O preço do minério de ferro no mercado internacional chegou ao índice mais baixo desde outubro de 2021, após os preços do produto subirem mais de 70% no ano, e o movimento de alta continuar na primeira metade do ano passado. A China, principal compradora de minério de ferro do Brasil, reduziu em 31% as importações no 1º trimestre de 2022, na comparação com o 1º trimestre de 2021. Dados do Instituto Brasileiro de Mineração (IBRAM) também apontam que houve uma queda na produção mineral brasileira, principalmente devido às fortes chuvas em Minas Gerais em janeiro e fevereiro de 2022 e diversas manutenções em unidades operacionais no país.
Em termos de comercialização transoceânica, o país fica atrás apenas da Austrália, que é responsável por mais da metade das exportações globais. A balança comercial brasileira é altamente dependente do minério de ferro, já que é o segundo bem mais exportado pelo Brasil, depois da soja. Portanto, as contas nacionais são muito vulneráveis à oscilação de preço típica desse produto. Assim, a queda nos negócios internacionais que envolvem o minério de ferro pode ter efeitos negativos para o Brasil, além de se refletir, sobretudo, nos municípios onde a economia é subordinada à mineração, como em Minas Gerais e Pará.
Ainda conforme dados divulgados pelo IBRAM, na comparação entre o 1º trimestre de 2022 e o de 2021, estima-se que a produção de minério de ferro em toneladas caiu 13%; a arrecadação de tributos caiu 20%, e a de royalties baixou 25%. O preço despencou de US$ 120 a tonelada em janeiro do ano passado para US$ 60 em maio deste ano.

SUAS TAREFAS.
1. Atualize o texto sobre o minério de ferro, começando nas palavras "O preço do minério" e parando depois de "operacionais no país.". Troque "fortes chuvas" por "chuvas intensas".
2. Segundo o texto sobre o minério de ferro, que país fica à frente do Brasil na comercialização transoceânica do produto?
3. Diga se cada afirmação concorda com o texto sobre o minério de ferro e cite as palavras que decidem:
(a) A China reduziu suas importações em 31% no 1º trimestre de 2022.
(b) O minério de ferro é o bem mais exportado pelo Brasil.
(c) A arrecadação de royalties caiu 20%.

REGISTROS DE DADOS.
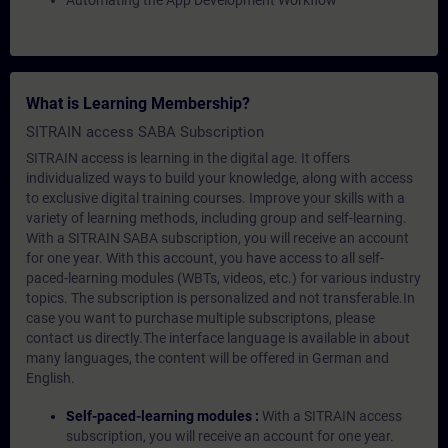
Automating the App Development Workflow
What is Learning Membership?
SITRAIN access SABA Subscription
SITRAIN access is learning in the digital age. It offers
individualized ways to build your knowledge, along with access
to exclusive digital training courses. Improve your skills with a
variety of learning methods, including group and self-learning.
With a SITRAIN SABA subscription, you will receive an account
for one year. With this account, you have access to all self-
paced-learning modules (WBTs, videos, etc.) for various industry
topics. The subscription is personalized and not transferable.In
case you want to purchase multiple subscriptons, please
contact us directly.The interface language is available in about
many languages, the content will be offered in German and
English.
Self-paced-learning modules :
With a SITRAIN access
subscription, you will receive an account for one year.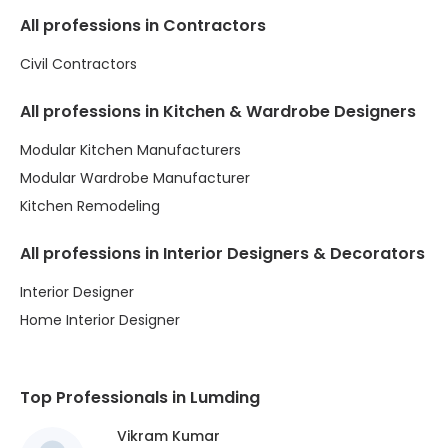
All professions in Contractors
Civil Contractors
All professions in Kitchen & Wardrobe Designers
Modular Kitchen Manufacturers
Modular Wardrobe Manufacturer
Kitchen Remodeling
All professions in Interior Designers & Decorators
Interior Designer
Home Interior Designer
Top Professionals in Lumding
Vikram Kumar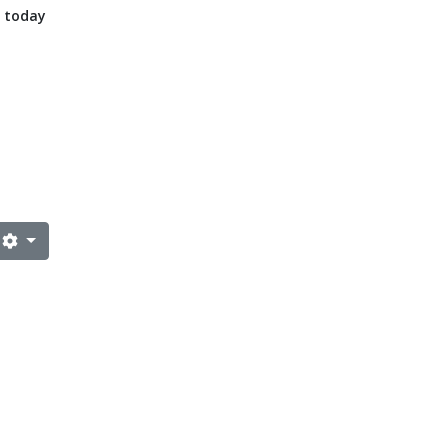
n today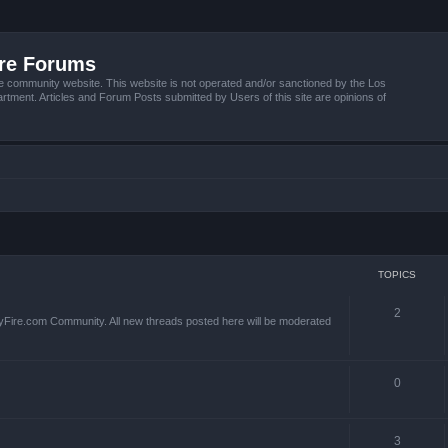
ire Forums
e community website. This website is not operated and/or sanctioned by the Los
tment. Articles and Forum Posts submitted by Users of this site are opinions of
TOPICS
2
yFire.com Community. All new threads posted here will be moderated
0
3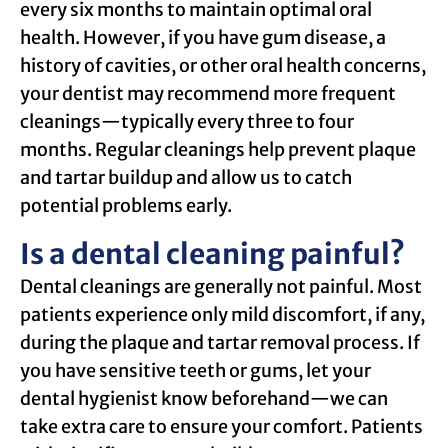
every six months to maintain optimal oral
health. However, if you have gum disease, a
history of cavities, or other oral health concerns,
your dentist may recommend more frequent
cleanings—typically every three to four
months. Regular cleanings help prevent plaque
and tartar buildup and allow us to catch
potential problems early.
Is a dental cleaning painful?
Dental cleanings are generally not painful. Most
patients experience only mild discomfort, if any,
during the plaque and tartar removal process. If
you have sensitive teeth or gums, let your
dental hygienist know beforehand—we can
take extra care to ensure your comfort. Patients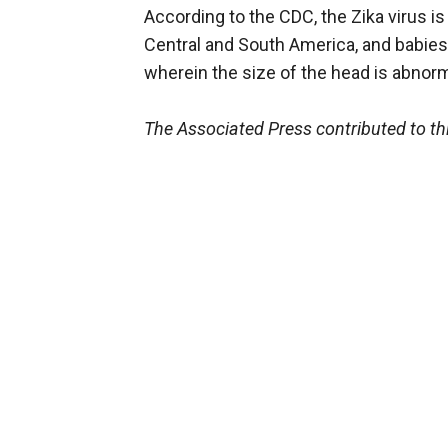
According to the CDC, the Zika virus i
Central and South America, and babies
wherein the size of the head is abnorm
The Associated Press contributed to thi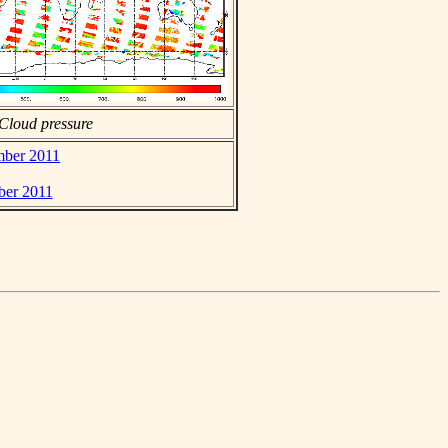
Cloud pressure
mber 2011
ber 2011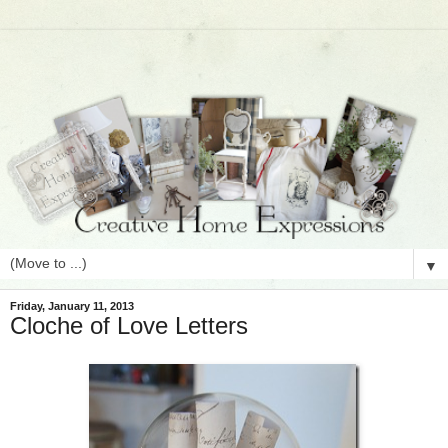
▼
Friday, January 11, 2013
Cloche of Love Letters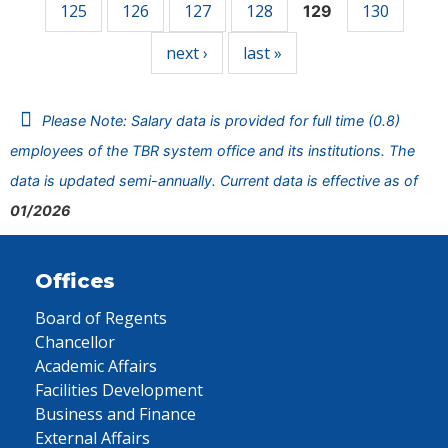
125
126
127
128
130
129
next ›
last »
Please Note: Salary data is provided for full time (0.8)
employees of the TBR system office and its institutions. The
data is updated semi-annually. Current data is effective as of
01/2026
Offices
Board of Regents
Chancellor
Academic Affairs
Facilities Development
Business and Finance
External Affairs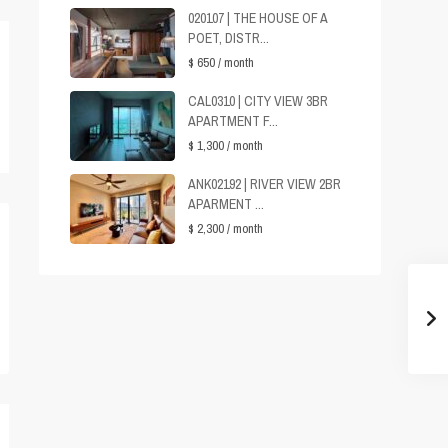
020107 | THE HOUSE OF A
POET, DISTR...
$ 650
/ month
CAL0310 | CITY VIEW 3BR
APARTMENT F...
$ 1,300
/ month
ANK02192 | RIVER VIEW 2BR
APARMENT ...
$ 2,300
/ month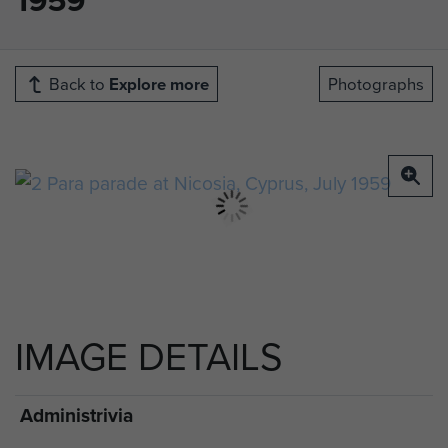
Back to
Explore more
Photographs
IMAGE DETAILS
Administrivia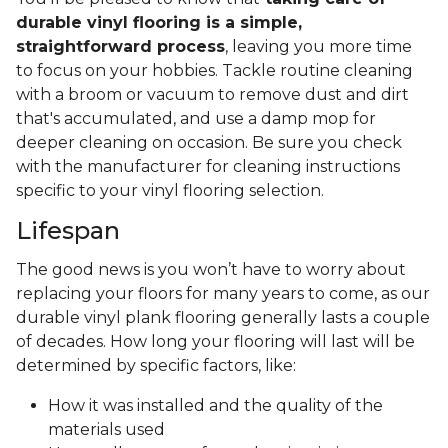
durable vinyl flooring is a simple,
straightforward process
, leaving you more time
to focus on your hobbies. Tackle routine cleaning
with a broom or vacuum to remove dust and dirt
that's accumulated, and use a damp mop for
deeper cleaning on occasion. Be sure you check
with the manufacturer for cleaning instructions
specific to your vinyl flooring selection.
Lifespan
The good news is you won’t have to worry about
replacing your floors for many years to come, as our
durable vinyl plank flooring generally lasts a couple
of decades. How long your flooring will last will be
determined by specific factors, like:
How it was installed and the quality of the
materials used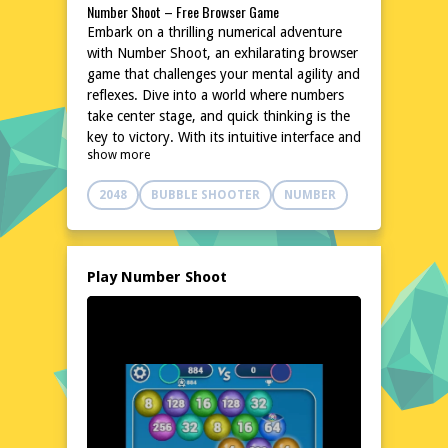
Number Shoot – Free Browser Game
Embark on a thrilling numerical adventure
with Number Shoot, an exhilarating browser
game that challenges your mental agility and
reflexes. Dive into a world where numbers
take center stage, and quick thinking is the
key to victory. With its intuitive interface and
show more
captivating gameplay, Number Shoot
promises hours of entertainment without
2048
BUBBLE SHOOTER
NUMBER
the need for downloads or installations. Test
your skills and see how high you can score
in this addictive, fast-paced number-
crunching challenge. Ready to take aim and
Play Number Shoot
shoot those numbers? Play Number Shoot
now and put your numerical prowess to the
test!
Explore the World of Number Shoot
In the realm of Number Shoot, players
navigate a vibrant landscape filled with
numerical targets. The game's dynamic
environment keeps you on your toes,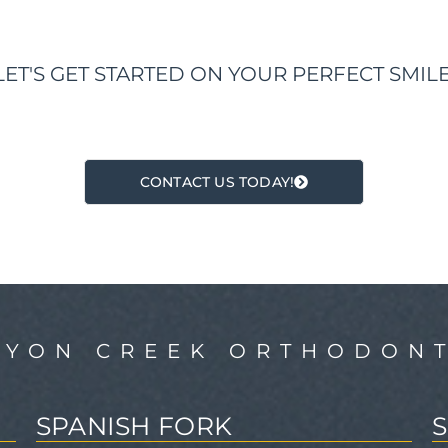
LET'S GET STARTED ON YOUR PERFECT SMILE
CONTACT US TODAY!
NYON CREEK ORTHODONT
SPANISH FORK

RESPOSTAS DAS TAREFAS.
1.
O preço do minério de ferro no mercado internacional chegou ao índice mais baixo desde outubro de 2021, após os preços do produto subirem mais de 70% no ano, e o movimento de alta continuar na primeira metade do ano passado. A China, principal compradora de minério de ferro do Brasil, reduziu em 31% as importações no 1º trimestre de 2022, na comparação com o 1º trimestre de 2021. Dados do Instituto Brasileiro de Mineração (IBRAM) também apontam que houve uma queda na produção mineral brasileira, principalmente devido às chuvas intensas em Minas Gerais em janeiro e fevereiro de 2022 e diversas manutenções em unidades operacionais no país.

2. A Austrália.

3.
(a) Sim: "reduziu em 31% as importações no 1º trimestre de 2022".
(b) Não: "é o segundo bem mais exportado pelo Brasil, depois da soja".
(c) Não: "a de royalties baixou 25%".